Cognitive Hubris and Government Intervention

December 8th, 2011

The cognitive biases documented by Kahneman have been interpreted by a number of thinkers, including Kahneman himself, as providing a justification for government intervention. After all, if people are far from the well-informed, rational calculators assumed in economic models, then presumably the classical economic analysis underlying laissez-faireeconomic policy is wrong. Instead, it must be better to “nudge” people for their own good.7

However, I draw different implications from the hypothesis of cognitive hubris combined with radical ignorance. If social phenomena are too complex for any of us to understand, and if individuals consistently overestimate their knowledge of these phenomena, then prudence would dictate trying to find institutional arrangements that minimize the potential risks and costs that any individual can impose on society through his own ignorance. To me, this is an argument for limited government.

Instead of using government to consciously impose an institutional structure based on the maps of cognitively impaired individuals, I would prefer to see institutions evolve through a trial-and-error process. People can be “nudged” by all manner of social and religious customs. I would hope that the better norms and customs would tend to survive in a competitive environment. This was Hayek’s view of the evolution of language, morals, common law, and other forms of what he called spontaneous order. In contrast, counting on government officials to provide the right nudges strikes me as a recipe for institutional fragility.
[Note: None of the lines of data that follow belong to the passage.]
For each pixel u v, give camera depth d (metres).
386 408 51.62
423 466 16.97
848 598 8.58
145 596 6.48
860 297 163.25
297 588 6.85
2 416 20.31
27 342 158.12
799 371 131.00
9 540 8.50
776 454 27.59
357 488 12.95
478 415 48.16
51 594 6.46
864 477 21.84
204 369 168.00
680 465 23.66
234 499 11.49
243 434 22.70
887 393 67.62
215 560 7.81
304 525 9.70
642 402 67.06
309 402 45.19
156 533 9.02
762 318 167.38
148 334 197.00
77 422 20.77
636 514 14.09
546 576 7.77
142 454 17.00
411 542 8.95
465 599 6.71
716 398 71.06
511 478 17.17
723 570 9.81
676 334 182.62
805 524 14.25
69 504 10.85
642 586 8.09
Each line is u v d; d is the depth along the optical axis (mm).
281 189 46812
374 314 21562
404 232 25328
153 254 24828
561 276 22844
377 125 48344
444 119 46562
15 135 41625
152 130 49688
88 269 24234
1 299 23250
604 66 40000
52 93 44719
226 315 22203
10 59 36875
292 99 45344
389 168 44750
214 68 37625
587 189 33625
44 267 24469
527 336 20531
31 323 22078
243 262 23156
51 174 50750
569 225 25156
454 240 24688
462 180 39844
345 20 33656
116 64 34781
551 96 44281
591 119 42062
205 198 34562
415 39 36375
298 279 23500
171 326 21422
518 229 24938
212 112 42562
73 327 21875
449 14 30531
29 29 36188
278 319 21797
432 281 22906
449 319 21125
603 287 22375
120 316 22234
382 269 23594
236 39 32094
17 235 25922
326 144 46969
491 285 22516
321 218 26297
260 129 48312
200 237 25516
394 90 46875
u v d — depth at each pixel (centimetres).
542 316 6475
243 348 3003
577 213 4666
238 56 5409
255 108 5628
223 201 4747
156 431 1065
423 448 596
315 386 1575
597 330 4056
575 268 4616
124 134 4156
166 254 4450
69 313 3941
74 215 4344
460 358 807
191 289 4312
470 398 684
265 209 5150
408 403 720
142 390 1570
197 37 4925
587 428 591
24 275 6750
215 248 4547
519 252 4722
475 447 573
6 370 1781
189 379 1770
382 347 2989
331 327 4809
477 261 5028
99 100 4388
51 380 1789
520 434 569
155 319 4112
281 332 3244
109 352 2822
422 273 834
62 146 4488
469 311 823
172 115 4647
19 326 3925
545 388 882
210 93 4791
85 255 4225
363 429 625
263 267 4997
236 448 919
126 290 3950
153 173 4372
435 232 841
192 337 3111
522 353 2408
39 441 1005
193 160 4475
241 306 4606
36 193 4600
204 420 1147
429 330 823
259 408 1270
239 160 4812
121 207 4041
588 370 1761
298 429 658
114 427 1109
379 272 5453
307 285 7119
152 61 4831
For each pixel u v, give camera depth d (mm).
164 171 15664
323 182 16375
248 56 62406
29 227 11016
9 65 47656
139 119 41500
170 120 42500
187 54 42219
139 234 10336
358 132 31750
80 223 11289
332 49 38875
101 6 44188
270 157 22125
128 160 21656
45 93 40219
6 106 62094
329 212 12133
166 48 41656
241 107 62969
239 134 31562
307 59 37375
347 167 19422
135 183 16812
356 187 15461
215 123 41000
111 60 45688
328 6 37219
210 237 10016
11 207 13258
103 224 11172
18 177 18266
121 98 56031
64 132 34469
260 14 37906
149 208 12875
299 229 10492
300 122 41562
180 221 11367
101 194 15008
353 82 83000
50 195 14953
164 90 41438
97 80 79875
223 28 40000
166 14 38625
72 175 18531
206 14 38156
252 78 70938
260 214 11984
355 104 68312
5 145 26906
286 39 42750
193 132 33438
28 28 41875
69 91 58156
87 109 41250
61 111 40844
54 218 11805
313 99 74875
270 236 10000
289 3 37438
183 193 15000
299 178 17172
If Kahneman is correct that we have “an almost unlimited ability to ignore our own ignorance,” then all of us are prone to mistakes. We need institutions that attempt to protect us from ourselves, but we also need institutions that protect us from one another. Limited government is one such institution.

Arnold Kling hits on the head my sense of why Sunstein/Thaler’s Nudge is off. Humans who are fallible and make bad choices don’t shed that inadequacy when they enter government–except now the decision of bureaucrats implicate many others.